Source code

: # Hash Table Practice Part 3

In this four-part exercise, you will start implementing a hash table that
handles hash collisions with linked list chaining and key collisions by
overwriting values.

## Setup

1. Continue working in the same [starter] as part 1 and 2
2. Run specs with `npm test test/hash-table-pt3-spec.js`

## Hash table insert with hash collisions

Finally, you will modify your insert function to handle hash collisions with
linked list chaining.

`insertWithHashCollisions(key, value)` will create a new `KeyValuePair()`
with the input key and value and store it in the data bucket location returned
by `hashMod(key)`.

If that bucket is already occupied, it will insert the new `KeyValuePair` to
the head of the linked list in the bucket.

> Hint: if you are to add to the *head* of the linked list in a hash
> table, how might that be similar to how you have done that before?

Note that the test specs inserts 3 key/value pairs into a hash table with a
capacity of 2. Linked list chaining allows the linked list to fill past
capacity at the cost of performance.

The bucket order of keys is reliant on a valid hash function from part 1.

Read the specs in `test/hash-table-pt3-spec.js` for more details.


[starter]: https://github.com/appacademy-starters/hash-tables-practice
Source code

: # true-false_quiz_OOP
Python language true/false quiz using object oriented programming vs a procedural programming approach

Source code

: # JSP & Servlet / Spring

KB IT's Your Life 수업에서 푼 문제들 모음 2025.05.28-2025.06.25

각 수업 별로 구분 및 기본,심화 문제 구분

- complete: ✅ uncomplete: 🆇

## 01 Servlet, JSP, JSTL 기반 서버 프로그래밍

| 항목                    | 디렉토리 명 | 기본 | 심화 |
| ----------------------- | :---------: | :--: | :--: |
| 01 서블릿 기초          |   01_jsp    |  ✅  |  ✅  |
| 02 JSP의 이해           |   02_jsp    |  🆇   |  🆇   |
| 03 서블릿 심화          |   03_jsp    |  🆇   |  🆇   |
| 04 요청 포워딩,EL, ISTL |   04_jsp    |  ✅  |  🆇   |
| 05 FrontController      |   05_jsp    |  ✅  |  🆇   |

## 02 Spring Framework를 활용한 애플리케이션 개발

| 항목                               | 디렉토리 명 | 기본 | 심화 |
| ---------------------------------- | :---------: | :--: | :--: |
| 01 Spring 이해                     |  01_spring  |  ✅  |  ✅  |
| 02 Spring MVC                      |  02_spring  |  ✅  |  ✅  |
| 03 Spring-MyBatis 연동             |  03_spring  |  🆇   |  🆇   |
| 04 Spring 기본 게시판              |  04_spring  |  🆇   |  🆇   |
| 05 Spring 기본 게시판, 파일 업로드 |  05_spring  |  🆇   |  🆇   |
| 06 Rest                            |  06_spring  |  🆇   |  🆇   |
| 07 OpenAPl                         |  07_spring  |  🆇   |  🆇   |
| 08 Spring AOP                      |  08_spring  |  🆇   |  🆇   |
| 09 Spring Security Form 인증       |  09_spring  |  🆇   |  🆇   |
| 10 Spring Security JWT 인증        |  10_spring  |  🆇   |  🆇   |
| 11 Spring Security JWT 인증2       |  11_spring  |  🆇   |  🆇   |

= = = =

▶ **Task objective**
Please format the data as a numbered list, starting at the line that contains "In this four-part" and stopping after the line that contains "## Hash table insert with hash collisions". Leave out blank lines.

▶ **Final answer**
1. In this four-part exercise, you will start implementing a hash table that
2. handles hash collisions with linked list chaining and key collisions by
3. overwriting values.
4. ## Setup
5. 1. Continue working in the same [starter] as part 1 and 2
6. 2. Run specs with `npm test test/hash-table-pt3-spec.js`
7. ## Hash table insert with hash collisions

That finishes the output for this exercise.